For the data that follows, state how many lines hold the string "para", giving the number by itself.
Start of DATA
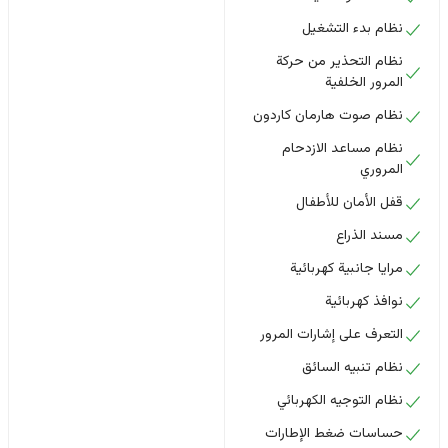
نظام بدء التشغيل
نظام التحذير من حركة
المرور الخلفية
نظام صوت هارمان كاردون
نظام مساعد الازدحام
المروري
قفل الأمان للأطفال
مسند الذراع
مرايا جانبية كهربائية
نوافذ كهربائية
التعرف على إشارات المرور
نظام تنبيه السائق
نظام التوجيه الكهربائي
حساسات ضغط الإطارات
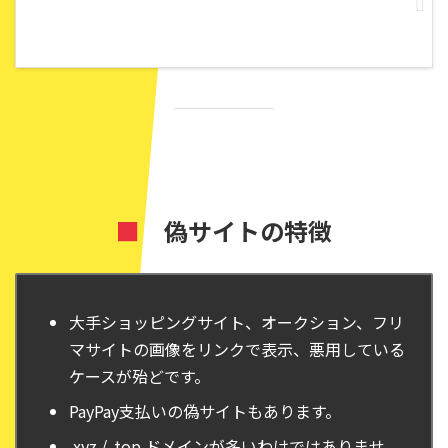
■
偽サイトの特徴
大手ショッピングサイト、オークション、フリ
マサイトの画像をリンクで表示、悪用している
ケースが殆どです。
PayPay支払いの偽サイトもあります。
.xyz / .top ドメインが多いわけではありませ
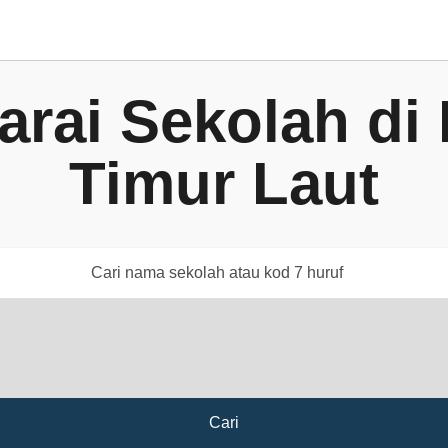
arai Sekolah di
Timur Laut
Cari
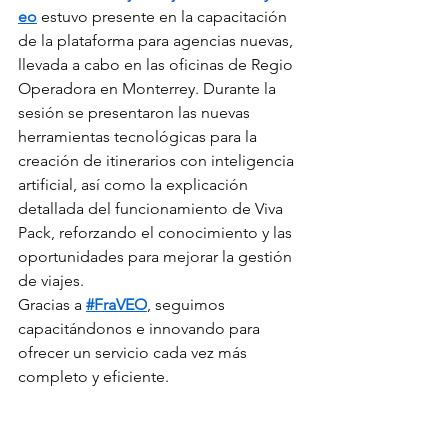
eo
 estuvo presente en la capacitación 
de la plataforma para agencias nuevas, 
llevada a cabo en las oficinas de Regio 
Operadora en Monterrey. Durante la 
sesión se presentaron las nuevas 
herramientas tecnológicas para la 
creación de itinerarios con inteligencia 
artificial, así como la explicación 
detallada del funcionamiento de Viva 
Pack, reforzando el conocimiento y las 
oportunidades para mejorar la gestión 
de viajes.
Gracias a 
#FraVEO
, seguimos 
capacitándonos e innovando para 
ofrecer un servicio cada vez más 
completo y eficiente.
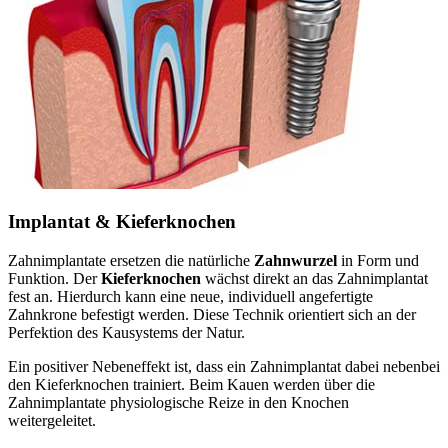
Implantat & Kieferknochen
Zahnimplantate ersetzen die natürliche
Zahnwurzel
in Form und
Funktion. Der
Kieferknochen
wächst direkt an das Zahnimplantat
fest an. Hierdurch kann eine neue, individuell angefertigte
Zahnkrone befestigt werden. Diese Technik orientiert sich an der
Perfektion des Kausystems der Natur.
Ein positiver Nebeneffekt ist, dass ein Zahnimplantat dabei nebenbei
den Kieferknochen trainiert. Beim Kauen werden über die
Zahnimplantate physiologische Reize in den Knochen
weitergeleitet.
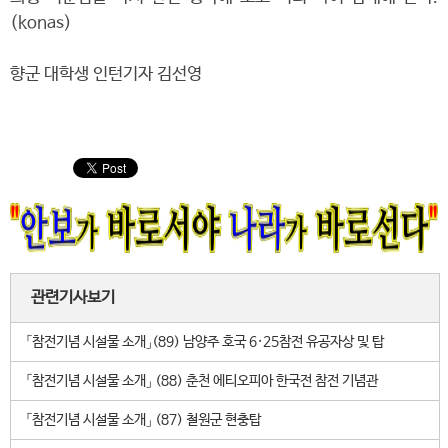
(konas)
향군 대학생 인턴기자 김선영
관련기사보기
「참전기념 시설물 소개」(89) 남양주 호국 6·25참전 유공자상 및 탑
「참전기념 시설물 소개」 (88) 춘천 에티오피아 한국전 참전 기념관
「참전기념 시설물 소개」 (87) 철원군 현충탑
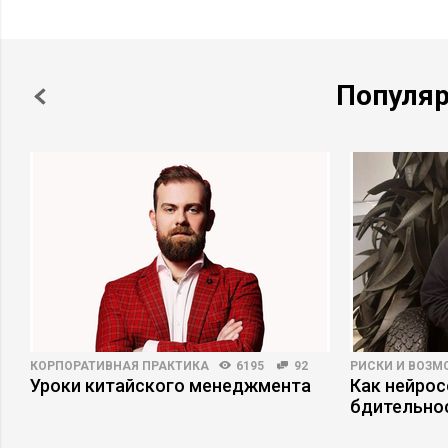
Популя
КОРПОРАТИВНАЯ ПРАКТИКА
6195
92
РИСКИ И ВОЗ
Уроки китайского менеджмента
Как нейро
бдительно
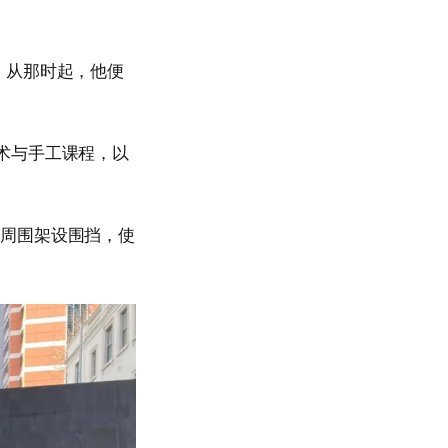
座建筑，从那时起，他便
艺术与手工课程，以
建筑周围架设围挡，使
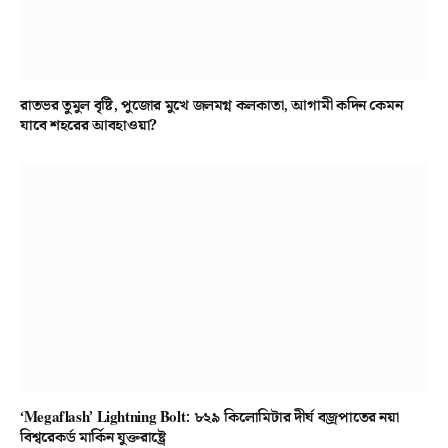
রাতভর তুমুল বৃষ্টি, পুজোর মুখে জলমগ্ন কলকাতা, আগামী কদিন কেমন
যাবে শহরের আবহাওয়া?
‘Megaflash’ Lightning Bolt: ৮২৯ কিলোমিটার দীর্ঘ বজ্রপাতের নয়া
বিশ্বরেকর্ড মার্কিন যুক্তরাষ্ট্রে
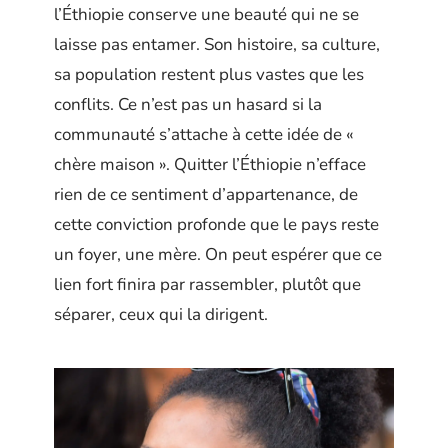
l’Éthiopie conserve une beauté qui ne se
laisse pas entamer. Son histoire, sa culture,
sa population restent plus vastes que les
conflits. Ce n’est pas un hasard si la
communauté s’attache à cette idée de «
chère maison ». Quitter l’Éthiopie n’efface
rien de ce sentiment d’appartenance, de
cette conviction profonde que le pays reste
un foyer, une mère. On peut espérer que ce
lien fort finira par rassembler, plutôt que
séparer, ceux qui la dirigent.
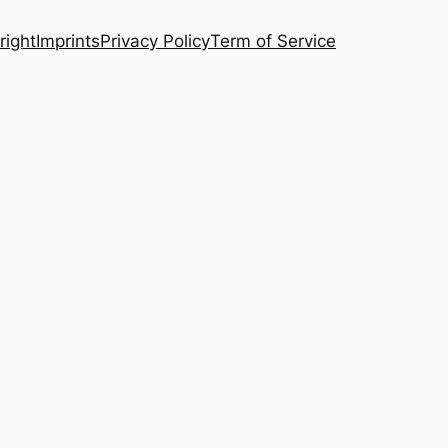
right
Imprints
Privacy Policy
Term of Service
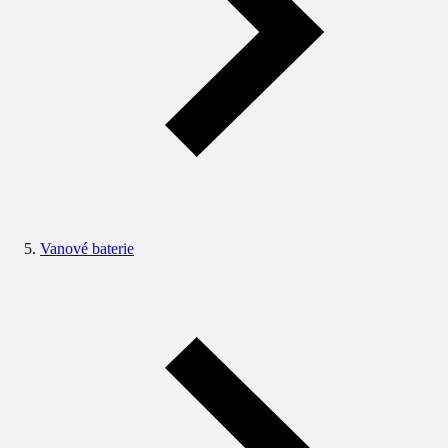
Vanové baterie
End of DATA
> _YOUR SOLUTION_
4